Problems to solve:
1. In the Davis-Yin splitting text, what range must the step size fall within?
2. Rewrite the part of the Davis-Yin splitting text that opens with the words containing "Consider the optimization" and closes with "nonsmooth convex functions.", changing "convex" to "closed convex" throughout.

Extract provided:
Consider the optimization problem

$$\min_x\ F(x):=\min_x\ f(x)+g(x)+h(x),$$

where $f(x)$ is convex and $L$-smooth, and $g(x)$ and $h(x)$ are possibly nonsmooth convex functions.

The Davis-Yin splitting (DYS) algorithm uses the following iteration scheme: given an initial value $y^{(0)}$ and a step size $0<\alpha<2/L$, for $k=0,1,\ldots$, iterate

$$\begin{align*} x^{(k+1)} & =\mathbf{prox}_{\alpha g}(y^{(k)})\\ y^{(k+1)} & =y^{(k)}+\mathbf{prox}_{\alpha h}(2x^{(k+1)}-y^{(k)}-\alpha\nabla f(y^{(k)}))-x^{(k+1)} \end{align*}$$

18 / 35

Some Remarks

For the smooth component $f(x)$, we compute its gradient $\nabla f(x)$
For the nonsmooth terms $g(x)$ and $h(x)$, we use their proximal operators
The algorithm is similar to DRS, with an additional gradient descent term

19 / 35

Convergence Property ^[2]

Define $$\small T(y)=\mathbf{prox}_{\alpha h}(2\mathbf{prox}_{\alpha g}(y)-y-\alpha\nabla f(\mathbf{prox}_{\alpha g}(y)))-\mathbf{prox}_{\alpha g}(y)+y,$$ and then $y^{(k+1)}=T(y^{(k)})$.

Recorded data:
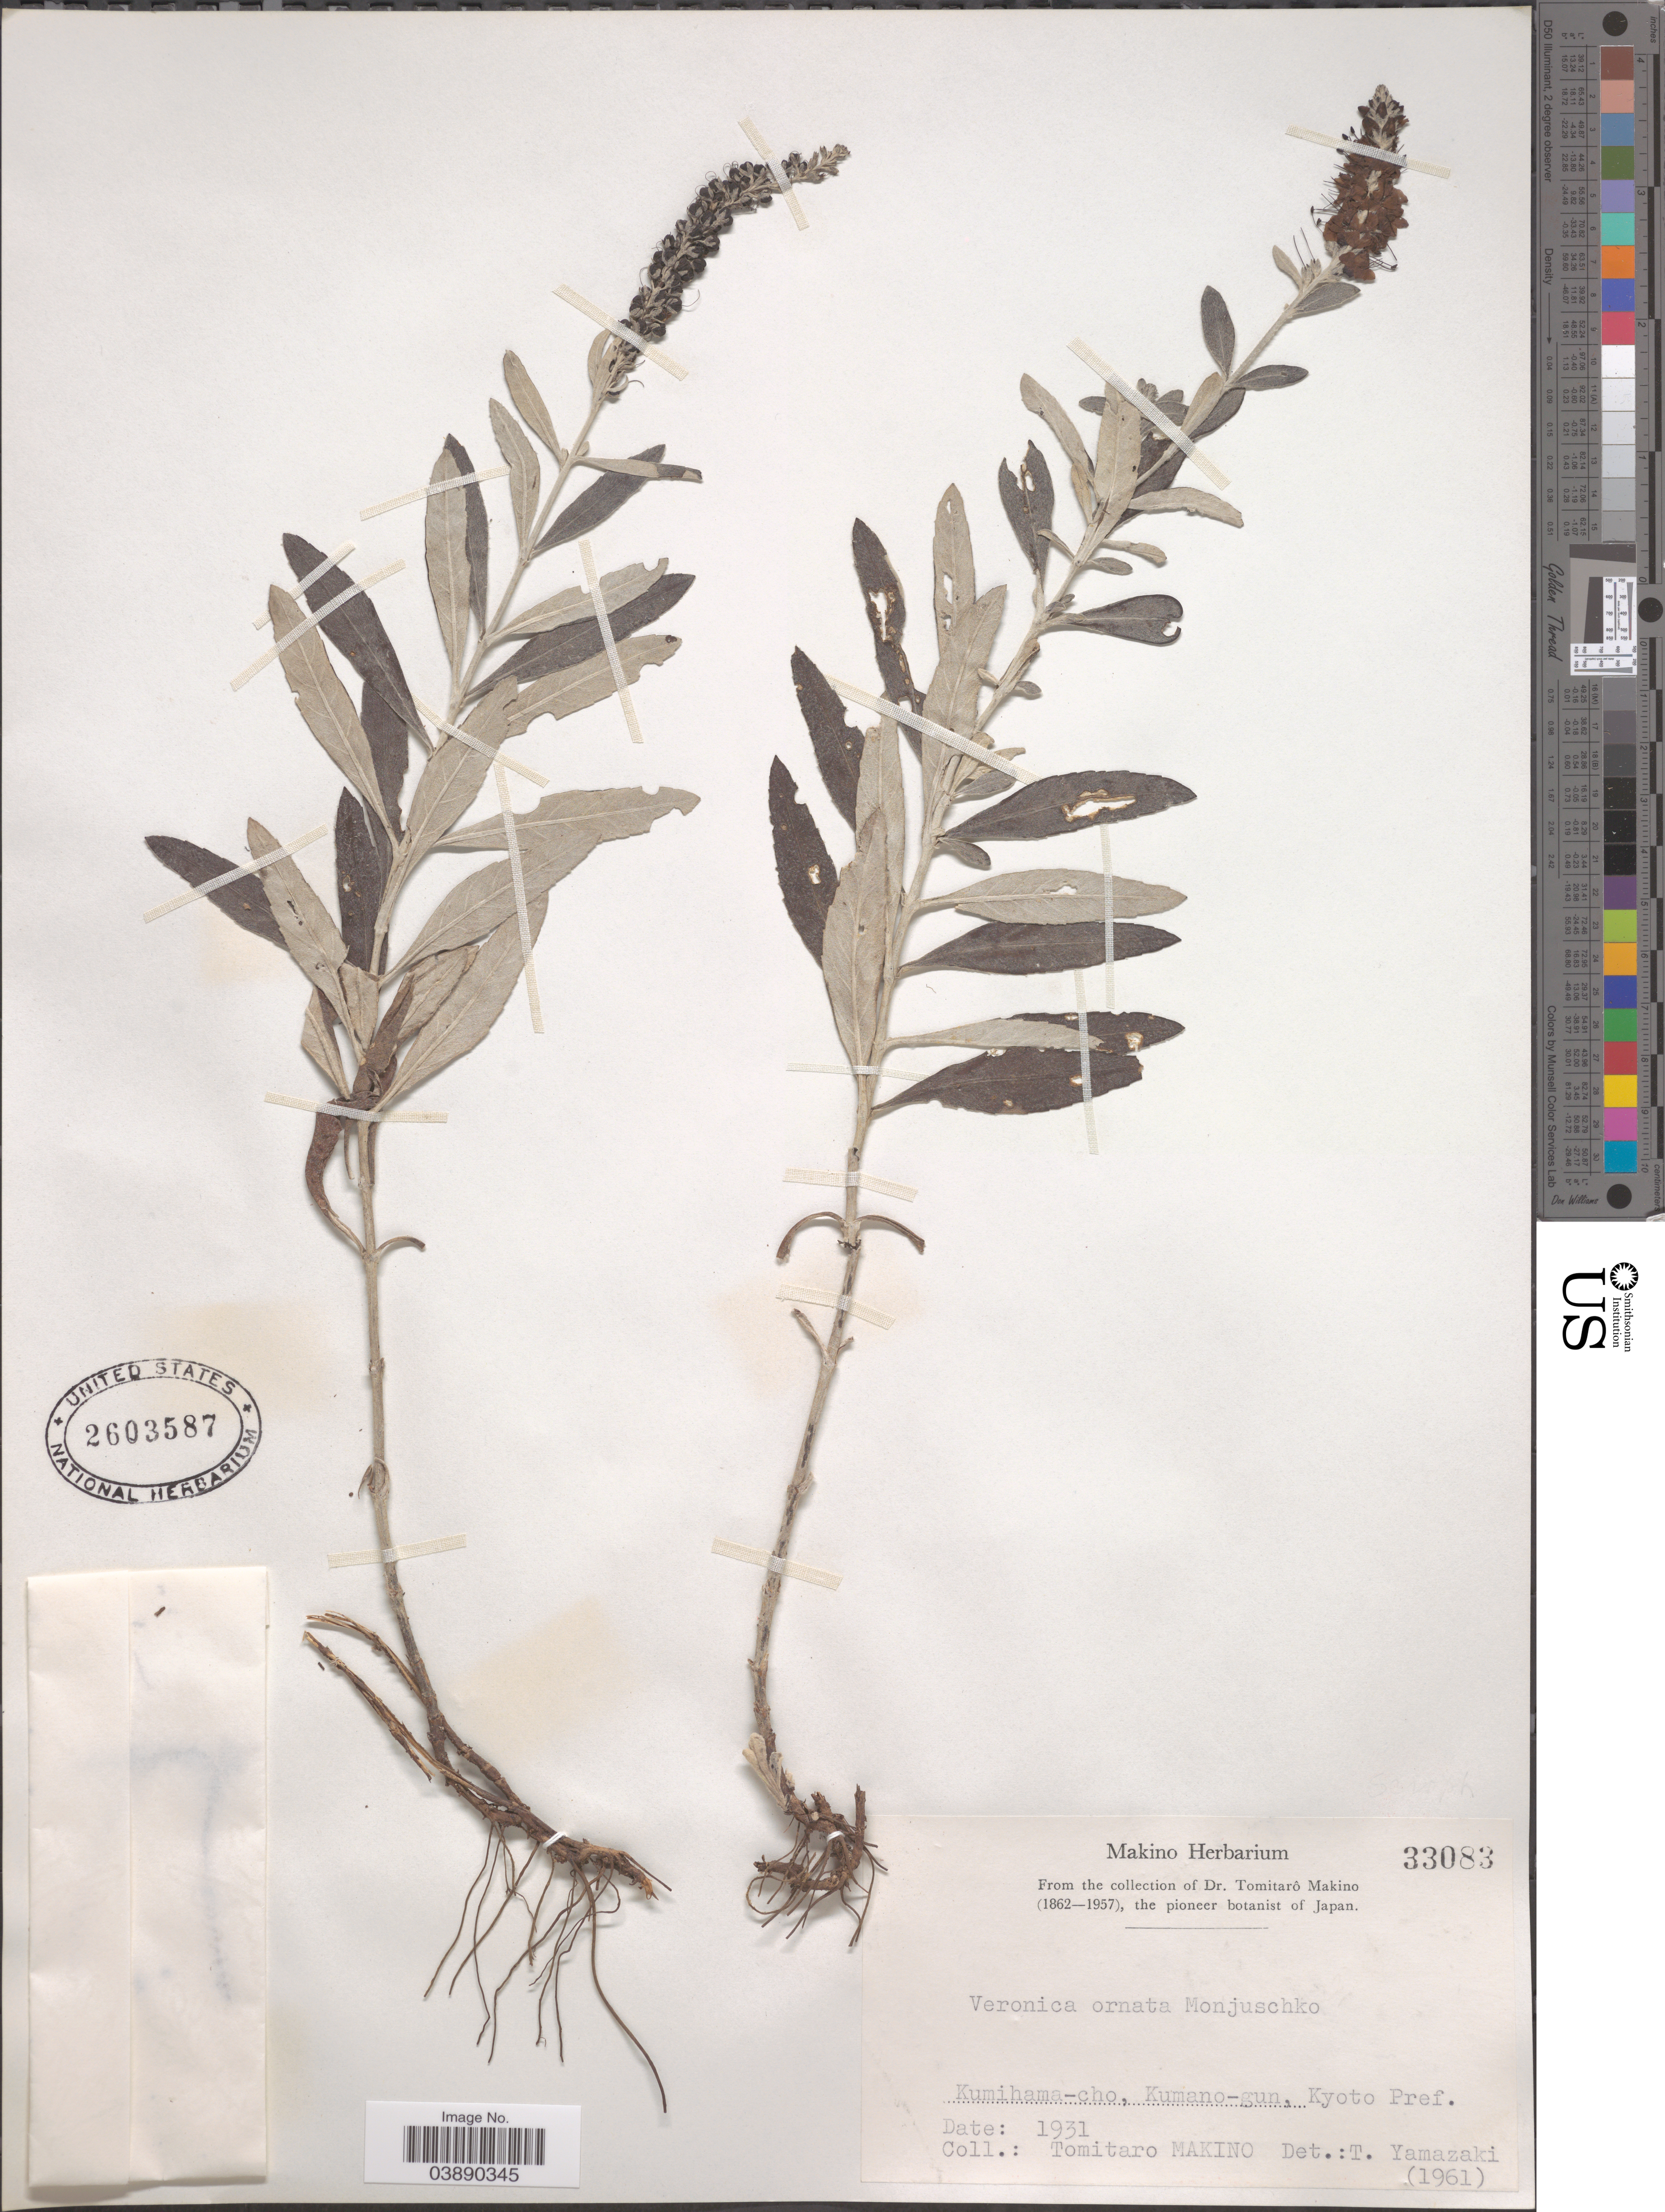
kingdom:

Outputs:
1. The step size α must satisfy 0 < α < 2/L.

2.
Consider the optimization problem

$$\min_x\ F(x):=\min_x\ f(x)+g(x)+h(x),$$

where $f(x)$ is closed convex and $L$-smooth, and $g(x)$ and $h(x)$ are possibly nonsmooth closed convex functions.